--- INFORMATION GIVEN ---
start

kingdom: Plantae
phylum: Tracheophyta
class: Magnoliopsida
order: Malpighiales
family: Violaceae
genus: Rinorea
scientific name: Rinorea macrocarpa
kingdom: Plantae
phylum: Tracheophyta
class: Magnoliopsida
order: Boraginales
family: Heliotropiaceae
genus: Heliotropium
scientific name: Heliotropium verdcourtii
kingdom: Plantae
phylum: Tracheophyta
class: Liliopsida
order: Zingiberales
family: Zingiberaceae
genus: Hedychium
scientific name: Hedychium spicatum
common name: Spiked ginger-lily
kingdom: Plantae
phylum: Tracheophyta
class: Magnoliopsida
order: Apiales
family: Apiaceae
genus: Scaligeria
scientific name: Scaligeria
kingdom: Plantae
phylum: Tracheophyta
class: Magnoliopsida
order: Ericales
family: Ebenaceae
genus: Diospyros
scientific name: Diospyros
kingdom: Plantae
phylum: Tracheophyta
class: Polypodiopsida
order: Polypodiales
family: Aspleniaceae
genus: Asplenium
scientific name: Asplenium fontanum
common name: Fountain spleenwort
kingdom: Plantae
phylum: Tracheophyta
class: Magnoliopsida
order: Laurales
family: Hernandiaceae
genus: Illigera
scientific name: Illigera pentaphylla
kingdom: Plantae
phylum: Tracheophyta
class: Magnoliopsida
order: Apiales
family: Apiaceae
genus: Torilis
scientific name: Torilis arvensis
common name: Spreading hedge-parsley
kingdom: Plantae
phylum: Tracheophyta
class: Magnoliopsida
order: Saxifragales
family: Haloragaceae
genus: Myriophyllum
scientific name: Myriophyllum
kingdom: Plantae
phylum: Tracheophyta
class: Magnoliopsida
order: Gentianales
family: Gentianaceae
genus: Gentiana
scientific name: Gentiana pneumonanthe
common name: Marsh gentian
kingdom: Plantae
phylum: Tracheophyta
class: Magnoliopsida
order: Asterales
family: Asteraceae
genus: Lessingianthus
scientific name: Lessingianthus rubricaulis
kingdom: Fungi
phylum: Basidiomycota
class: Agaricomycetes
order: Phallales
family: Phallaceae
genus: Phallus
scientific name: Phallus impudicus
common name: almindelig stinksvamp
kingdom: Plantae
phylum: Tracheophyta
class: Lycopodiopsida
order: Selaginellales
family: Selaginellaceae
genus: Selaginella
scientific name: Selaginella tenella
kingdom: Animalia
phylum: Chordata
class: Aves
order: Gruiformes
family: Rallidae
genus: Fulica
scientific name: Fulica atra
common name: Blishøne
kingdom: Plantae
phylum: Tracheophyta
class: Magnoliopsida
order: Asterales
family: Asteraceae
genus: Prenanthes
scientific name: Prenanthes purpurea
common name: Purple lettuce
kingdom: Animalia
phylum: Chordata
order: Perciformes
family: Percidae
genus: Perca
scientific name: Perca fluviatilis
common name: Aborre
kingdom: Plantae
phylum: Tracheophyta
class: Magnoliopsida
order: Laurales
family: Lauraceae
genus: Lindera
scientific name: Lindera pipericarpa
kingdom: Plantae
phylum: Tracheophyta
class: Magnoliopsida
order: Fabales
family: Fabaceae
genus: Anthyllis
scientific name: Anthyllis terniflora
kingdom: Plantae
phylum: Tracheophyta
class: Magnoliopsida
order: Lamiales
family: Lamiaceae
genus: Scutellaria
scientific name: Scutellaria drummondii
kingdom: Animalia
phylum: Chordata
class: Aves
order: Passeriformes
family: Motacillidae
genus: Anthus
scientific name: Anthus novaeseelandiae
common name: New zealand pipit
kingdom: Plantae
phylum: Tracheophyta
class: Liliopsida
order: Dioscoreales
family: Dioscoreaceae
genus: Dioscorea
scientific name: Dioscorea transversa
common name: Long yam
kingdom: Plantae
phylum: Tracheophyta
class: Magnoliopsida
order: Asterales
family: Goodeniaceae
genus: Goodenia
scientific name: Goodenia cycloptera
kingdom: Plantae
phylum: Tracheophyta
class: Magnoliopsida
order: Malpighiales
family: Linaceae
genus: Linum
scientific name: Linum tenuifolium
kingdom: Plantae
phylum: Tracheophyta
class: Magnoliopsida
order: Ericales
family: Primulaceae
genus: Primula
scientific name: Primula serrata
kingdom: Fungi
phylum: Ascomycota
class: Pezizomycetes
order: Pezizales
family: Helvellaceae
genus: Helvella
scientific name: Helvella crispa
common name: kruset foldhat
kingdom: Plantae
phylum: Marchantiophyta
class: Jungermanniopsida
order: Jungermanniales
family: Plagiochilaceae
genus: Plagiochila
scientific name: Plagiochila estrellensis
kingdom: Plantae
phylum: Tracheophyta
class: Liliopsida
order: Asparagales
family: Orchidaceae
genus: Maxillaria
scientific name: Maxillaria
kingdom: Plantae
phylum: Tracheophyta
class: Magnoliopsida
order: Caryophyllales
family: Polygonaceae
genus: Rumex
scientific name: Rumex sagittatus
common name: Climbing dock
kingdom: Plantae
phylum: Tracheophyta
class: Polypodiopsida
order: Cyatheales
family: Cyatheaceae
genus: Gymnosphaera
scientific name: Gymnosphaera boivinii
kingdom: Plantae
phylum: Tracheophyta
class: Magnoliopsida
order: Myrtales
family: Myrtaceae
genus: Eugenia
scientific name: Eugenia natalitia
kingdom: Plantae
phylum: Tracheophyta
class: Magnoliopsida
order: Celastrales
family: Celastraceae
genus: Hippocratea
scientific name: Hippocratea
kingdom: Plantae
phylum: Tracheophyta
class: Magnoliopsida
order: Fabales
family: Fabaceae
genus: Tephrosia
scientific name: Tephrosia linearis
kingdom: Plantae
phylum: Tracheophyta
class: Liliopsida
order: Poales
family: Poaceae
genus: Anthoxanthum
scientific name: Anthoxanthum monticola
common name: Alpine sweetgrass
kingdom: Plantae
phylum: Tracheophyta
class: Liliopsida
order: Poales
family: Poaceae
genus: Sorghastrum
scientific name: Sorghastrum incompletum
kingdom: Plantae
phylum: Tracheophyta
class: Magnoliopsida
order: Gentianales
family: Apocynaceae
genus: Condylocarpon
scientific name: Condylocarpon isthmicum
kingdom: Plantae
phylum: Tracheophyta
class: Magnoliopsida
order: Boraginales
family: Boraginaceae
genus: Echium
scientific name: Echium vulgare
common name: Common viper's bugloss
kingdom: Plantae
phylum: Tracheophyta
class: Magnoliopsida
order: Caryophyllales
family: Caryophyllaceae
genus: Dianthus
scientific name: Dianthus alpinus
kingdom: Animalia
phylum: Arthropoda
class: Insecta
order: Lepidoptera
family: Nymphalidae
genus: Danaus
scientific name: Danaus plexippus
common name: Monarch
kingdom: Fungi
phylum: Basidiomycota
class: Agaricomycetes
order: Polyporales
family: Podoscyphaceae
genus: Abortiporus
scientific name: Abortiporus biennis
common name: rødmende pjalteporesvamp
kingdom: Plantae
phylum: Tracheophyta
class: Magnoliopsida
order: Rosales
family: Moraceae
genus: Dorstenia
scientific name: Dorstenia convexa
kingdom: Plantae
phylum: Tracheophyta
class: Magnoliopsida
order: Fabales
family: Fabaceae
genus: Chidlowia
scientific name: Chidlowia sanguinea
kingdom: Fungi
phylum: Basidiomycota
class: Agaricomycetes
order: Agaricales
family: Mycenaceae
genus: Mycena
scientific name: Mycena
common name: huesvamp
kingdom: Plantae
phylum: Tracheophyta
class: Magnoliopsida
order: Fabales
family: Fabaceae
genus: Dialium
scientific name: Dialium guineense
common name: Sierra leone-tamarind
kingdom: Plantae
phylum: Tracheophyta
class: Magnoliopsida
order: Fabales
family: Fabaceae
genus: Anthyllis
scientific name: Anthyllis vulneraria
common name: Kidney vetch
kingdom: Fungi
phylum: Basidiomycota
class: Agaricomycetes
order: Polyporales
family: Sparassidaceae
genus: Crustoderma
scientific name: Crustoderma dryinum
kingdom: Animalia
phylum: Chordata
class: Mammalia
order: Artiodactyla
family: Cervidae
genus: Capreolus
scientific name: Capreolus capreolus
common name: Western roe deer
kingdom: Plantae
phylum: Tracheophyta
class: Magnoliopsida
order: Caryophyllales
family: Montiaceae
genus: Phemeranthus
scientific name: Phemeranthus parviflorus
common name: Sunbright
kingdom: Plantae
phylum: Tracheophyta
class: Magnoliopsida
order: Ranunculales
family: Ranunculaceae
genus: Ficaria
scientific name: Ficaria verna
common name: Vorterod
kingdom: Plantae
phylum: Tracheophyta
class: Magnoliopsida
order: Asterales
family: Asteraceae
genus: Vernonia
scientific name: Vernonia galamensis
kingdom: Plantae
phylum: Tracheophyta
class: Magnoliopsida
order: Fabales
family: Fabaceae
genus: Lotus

end

Copy the material from its first line through the line with "genus: Asplenium", swapping "phylum" for "division" everywhere in that span and leaving everything else unchanged.

kingdom: Plantae
division: Tracheophyta
class: Magnoliopsida
order: Malpighiales
family: Violaceae
genus: Rinorea
scientific name: Rinorea macrocarpa
kingdom: Plantae
division: Tracheophyta
class: Magnoliopsida
order: Boraginales
family: Heliotropiaceae
genus: Heliotropium
scientific name: Heliotropium verdcourtii
kingdom: Plantae
division: Tracheophyta
class: Liliopsida
order: Zingiberales
family: Zingiberaceae
genus: Hedychium
scientific name: Hedychium spicatum
common name: Spiked ginger-lily
kingdom: Plantae
division: Tracheophyta
class: Magnoliopsida
order: Apiales
family: Apiaceae
genus: Scaligeria
scientific name: Scaligeria
kingdom: Plantae
division: Tracheophyta
class: Magnoliopsida
order: Ericales
family: Ebenaceae
genus: Diospyros
scientific name: Diospyros
kingdom: Plantae
division: Tracheophyta
class: Polypodiopsida
order: Polypodiales
family: Aspleniaceae
genus: Asplenium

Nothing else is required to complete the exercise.